A new breed of security vendor is set to challenge McAfee and Symantec over endpoint security, according to a leading security analyst.

Nick Selby, research director for analyst firm The 451 Group, said the processing requirements of McAfee's and Symantec's products had become huge, and that considerable numbers of businesses had switched to second tier vendors.

Those second tier vendors - of which Selby named AVG, BitDefender, Kaspersky and Sophos - were becoming popular because of their lower processing requirements.

"We are seeing the rise of a second tier of architecture vendors which are giving a hard time to the Symantecs and McAfees," said Selby.

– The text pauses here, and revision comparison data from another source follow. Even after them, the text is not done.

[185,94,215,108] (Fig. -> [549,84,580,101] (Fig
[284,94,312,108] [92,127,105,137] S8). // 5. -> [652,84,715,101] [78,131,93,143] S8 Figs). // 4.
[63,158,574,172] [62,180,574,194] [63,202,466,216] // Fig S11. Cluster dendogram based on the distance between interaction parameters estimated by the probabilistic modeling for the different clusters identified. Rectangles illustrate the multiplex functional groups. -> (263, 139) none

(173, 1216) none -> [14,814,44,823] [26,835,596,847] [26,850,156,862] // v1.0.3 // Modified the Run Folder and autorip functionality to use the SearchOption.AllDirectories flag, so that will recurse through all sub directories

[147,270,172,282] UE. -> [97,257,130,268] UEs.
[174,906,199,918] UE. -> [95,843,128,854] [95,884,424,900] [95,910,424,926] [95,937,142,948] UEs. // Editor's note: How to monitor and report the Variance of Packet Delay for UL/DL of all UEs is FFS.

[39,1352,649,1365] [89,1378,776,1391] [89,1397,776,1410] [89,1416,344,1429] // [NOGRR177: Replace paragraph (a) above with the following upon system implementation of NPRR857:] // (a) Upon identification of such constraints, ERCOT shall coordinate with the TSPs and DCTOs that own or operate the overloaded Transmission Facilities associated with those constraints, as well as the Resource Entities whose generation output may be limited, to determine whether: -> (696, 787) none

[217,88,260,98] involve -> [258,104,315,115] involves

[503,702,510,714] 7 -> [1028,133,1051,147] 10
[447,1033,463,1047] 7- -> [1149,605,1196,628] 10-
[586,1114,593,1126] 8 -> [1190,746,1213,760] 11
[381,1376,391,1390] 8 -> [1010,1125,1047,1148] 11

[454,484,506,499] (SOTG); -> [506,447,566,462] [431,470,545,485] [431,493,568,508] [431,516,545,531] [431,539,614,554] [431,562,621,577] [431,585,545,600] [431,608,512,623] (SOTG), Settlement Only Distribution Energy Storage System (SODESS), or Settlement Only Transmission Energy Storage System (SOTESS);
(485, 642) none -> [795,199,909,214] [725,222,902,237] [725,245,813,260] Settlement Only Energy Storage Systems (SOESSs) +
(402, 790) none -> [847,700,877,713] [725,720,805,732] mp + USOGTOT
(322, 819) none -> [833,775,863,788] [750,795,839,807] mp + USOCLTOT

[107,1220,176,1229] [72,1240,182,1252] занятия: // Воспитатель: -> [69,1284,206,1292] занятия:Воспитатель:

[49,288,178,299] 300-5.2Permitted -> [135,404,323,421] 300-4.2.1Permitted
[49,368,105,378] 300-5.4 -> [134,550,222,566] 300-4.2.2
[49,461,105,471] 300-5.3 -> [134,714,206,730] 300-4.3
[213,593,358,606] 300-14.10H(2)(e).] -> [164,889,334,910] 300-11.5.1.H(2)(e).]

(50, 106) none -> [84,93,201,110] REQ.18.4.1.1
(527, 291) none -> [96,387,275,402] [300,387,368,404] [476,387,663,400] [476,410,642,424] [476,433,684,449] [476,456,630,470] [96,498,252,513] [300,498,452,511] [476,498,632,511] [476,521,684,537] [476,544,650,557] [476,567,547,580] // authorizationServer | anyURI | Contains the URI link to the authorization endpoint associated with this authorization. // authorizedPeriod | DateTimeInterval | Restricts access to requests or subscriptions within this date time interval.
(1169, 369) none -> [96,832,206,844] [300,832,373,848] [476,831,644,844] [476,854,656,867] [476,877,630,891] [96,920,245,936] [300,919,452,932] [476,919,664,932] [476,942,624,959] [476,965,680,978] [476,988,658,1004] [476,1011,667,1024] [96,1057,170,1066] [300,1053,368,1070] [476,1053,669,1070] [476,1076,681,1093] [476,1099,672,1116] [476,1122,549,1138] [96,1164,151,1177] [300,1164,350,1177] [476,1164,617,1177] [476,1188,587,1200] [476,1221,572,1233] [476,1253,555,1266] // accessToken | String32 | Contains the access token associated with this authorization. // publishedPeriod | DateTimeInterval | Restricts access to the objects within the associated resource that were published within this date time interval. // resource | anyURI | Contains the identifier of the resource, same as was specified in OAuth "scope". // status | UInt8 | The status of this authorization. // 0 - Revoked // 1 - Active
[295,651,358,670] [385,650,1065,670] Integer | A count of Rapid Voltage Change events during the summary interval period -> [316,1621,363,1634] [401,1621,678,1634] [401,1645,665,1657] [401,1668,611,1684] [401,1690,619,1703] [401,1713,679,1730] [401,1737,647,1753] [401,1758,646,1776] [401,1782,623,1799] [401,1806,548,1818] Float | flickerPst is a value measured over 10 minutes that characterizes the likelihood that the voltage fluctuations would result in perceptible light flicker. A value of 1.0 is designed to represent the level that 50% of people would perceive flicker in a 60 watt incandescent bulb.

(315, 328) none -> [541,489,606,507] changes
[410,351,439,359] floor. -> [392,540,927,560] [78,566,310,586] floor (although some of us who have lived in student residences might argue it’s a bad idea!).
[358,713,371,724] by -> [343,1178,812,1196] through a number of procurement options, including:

"Endpoint security is entering a new phase of craziness. People have been putting so many clients on endpoints, and 90% of the CPU has been going through signatures. Some of these smaller guys are taking up less processing power."

Selby illustrated his point with a reference to General Electric, which swapped out Symantec for Sophos on thousands of desktops.

"They said the service is better," said Selby, who was speaking at his company's Enterprise Computing Strategies Summit in London today. "It wasn't just about the cost per seat."

Selby also outlined the difficulties businesses face in identifying the perimeter to their network. "Every endpoint that could leave the building, and indeed every endpoint in the building, is a great threat."

He described the concept that everything within the enterprise is safe as "quaint" and said that theory would only hold in "the most staid or small enterprise."

Speaking at the same conference, the director for IT R&D at banking giant Credit Suisse warned enterprises to pay more attention to application vulnerabilities.

"Network-centric defences are last year's war," argued Chris Swan. "80% of vulnerabilities are in applications, not in infrastructure, but we're spending 80% of our money on what's happening in the network."

He added: "Most of it [application vulnerabilities] are [due to] naive errors, rather than malice."